McQuillan estimates the damage at about $700,000, if not more.
“We lost two trucks, mowers, a cart,” he said as he tried to comprehend the loss.
At least 10 fire companies and close to 100 firefighters responded to the blaze. McDonald’s second assistant fire chief, Rich Phillips, said the flames were sky-high when they arrived. He said firefighters used water, then foam to extinguish the flames. A state fire marshal was called to investigate.
Early speculation indicated the blaze could have been caused by welding equipment.
“An employee was in there doing work with a torch,” McQuillan said.
He said two men were in the building at the time. Both got out safely, and no injuries were reported.

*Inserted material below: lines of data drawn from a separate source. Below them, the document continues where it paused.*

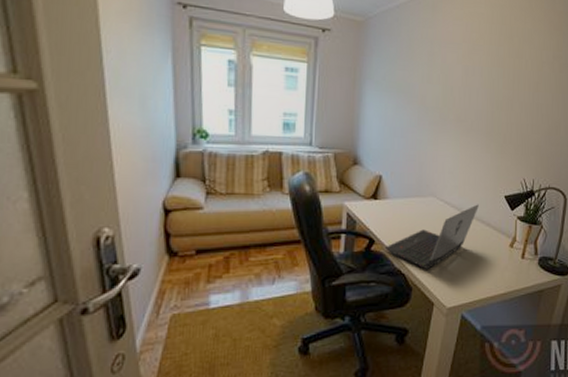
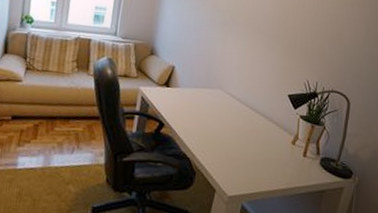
laptop computer: present [386,204,479,269] -> none [173,100,263,156]

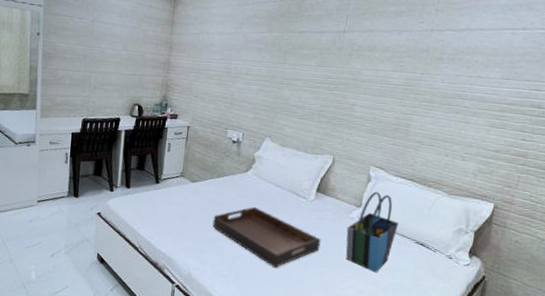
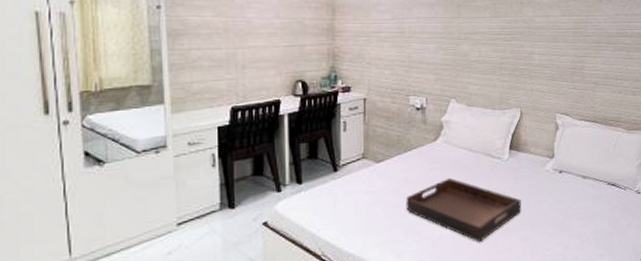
tote bag: present [345,191,398,273] -> none [544,139,590,224]

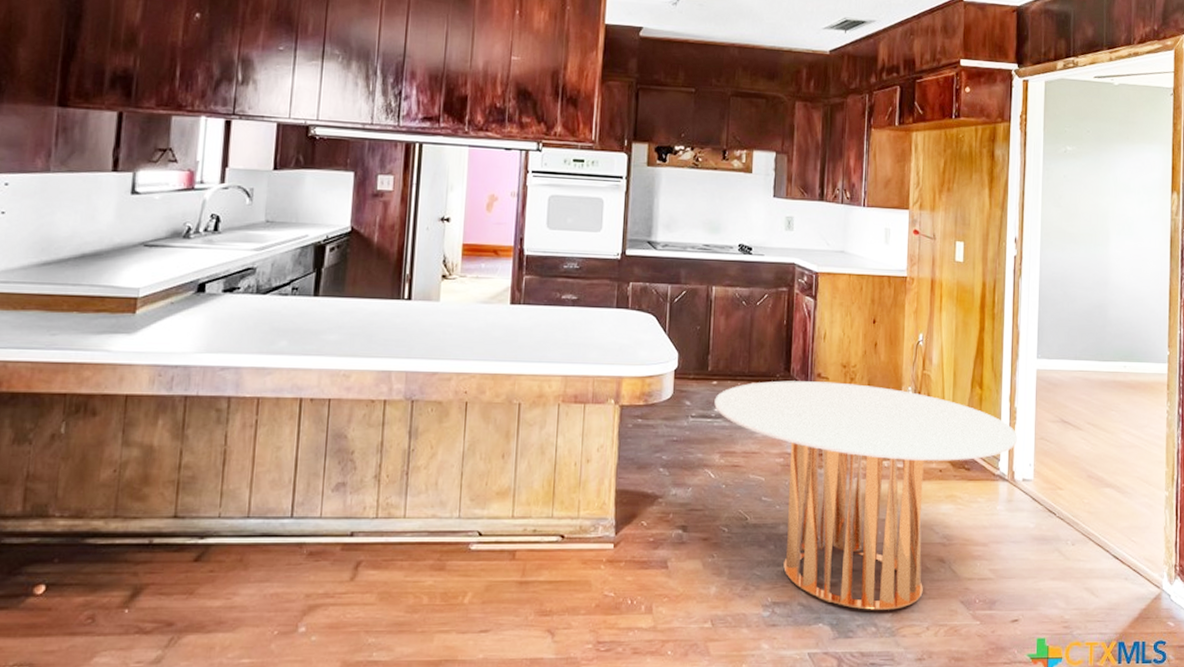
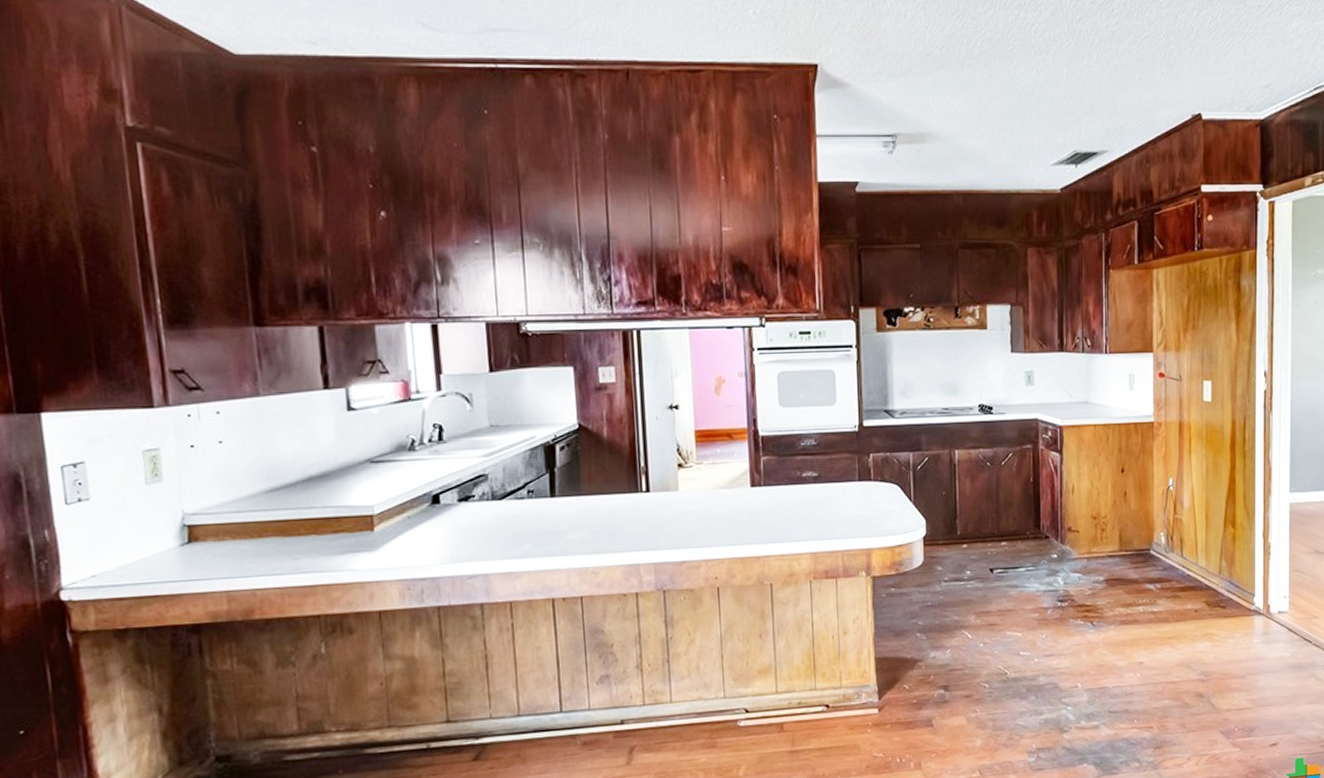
round table: present [714,380,1017,610] -> none [966,534,1272,748]

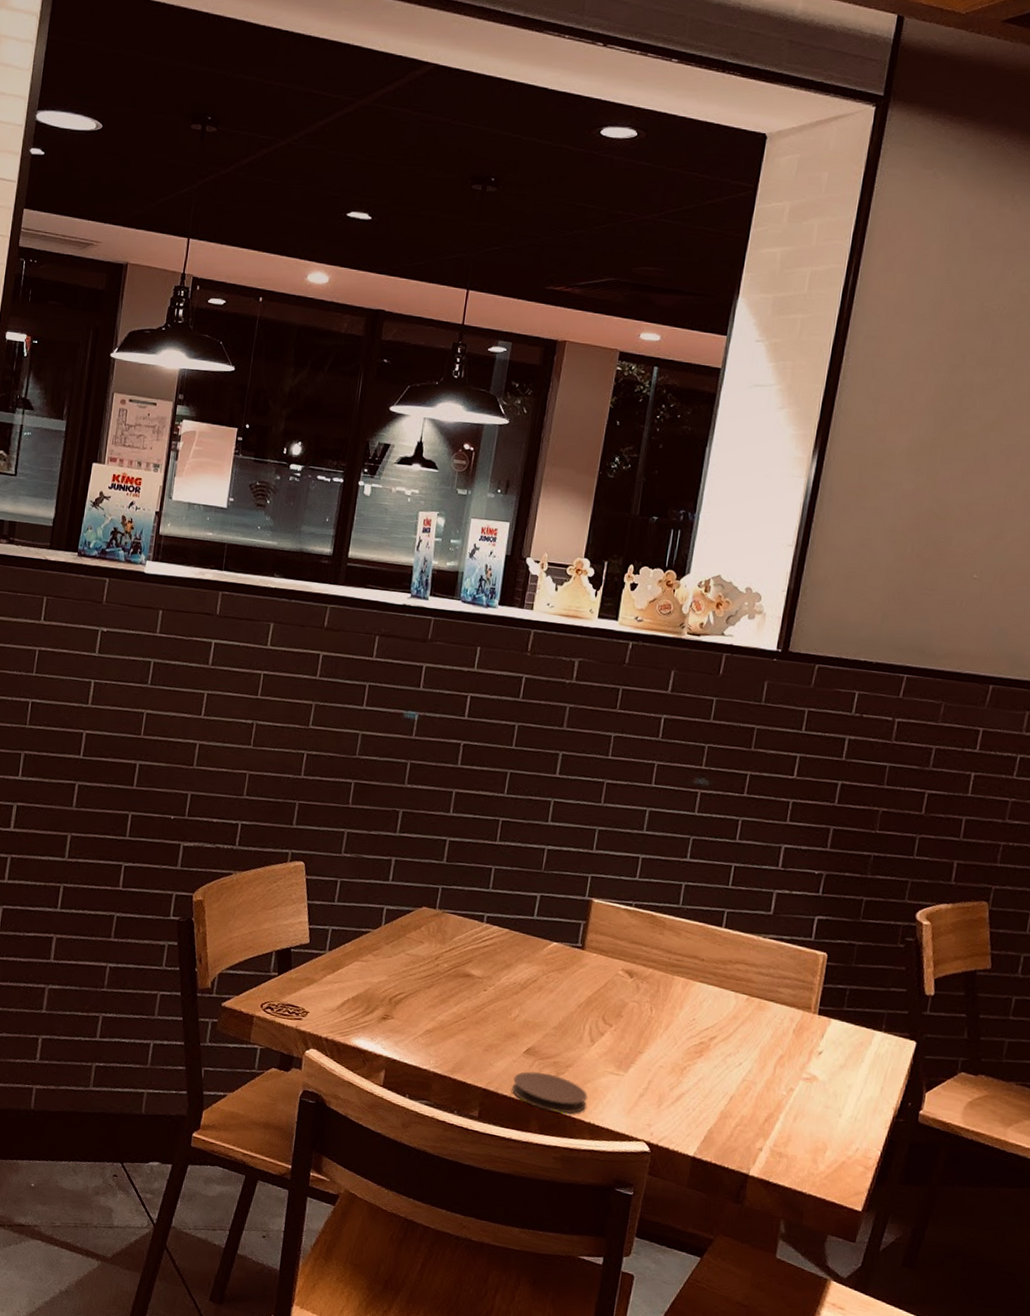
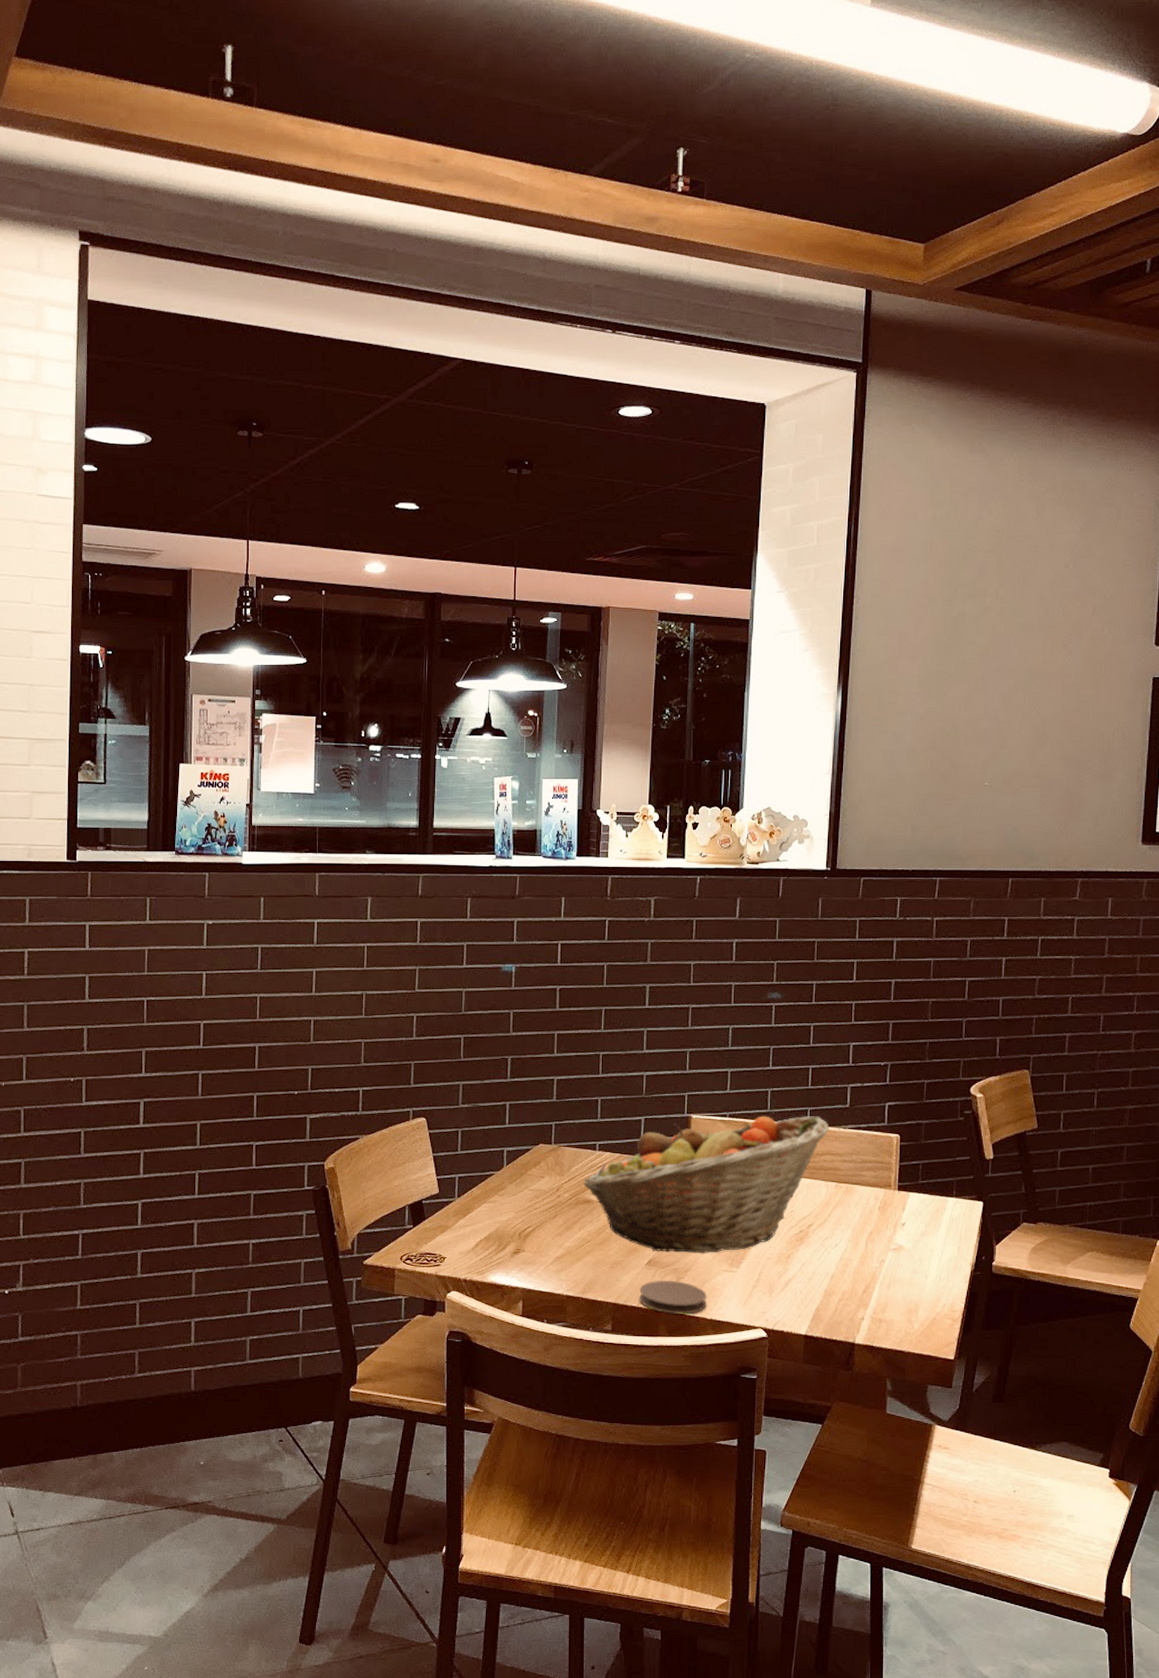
fruit basket: none [465,905,748,1053] -> present [583,1116,829,1254]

Dale Markovich, an employee at McDonald Automotive, said he heard a hissing sound and a loud pop before the fire began. McDonald Automotive sits next door to the municipal building in the 300 block of East Ohara Street.
“When I came outside, the building was on fire,” Markovich said. “I saw a guy run out. It’s lucky no one got hurt.”
Andrea Ohler, who also works at McDonald Automotive, said black smoke filled the sky. She was concerned that cars parked nearby also would catch fire.
“I was scared,” she said.
McQuillan said a special borough meeting will be held Tuesday evening to discuss the damage and preparations for McSummerfest, which is supposed to kick off June 28. McSummerfest is a community event hosted each year by McDonald Volunteer Fire Department.
In the meantime, McQuillan said Robinson Township officials kindly offered the use of their equipment, but he understands they have needs of their own.
“We’re very appreciative, but they have a township to take care of, too.”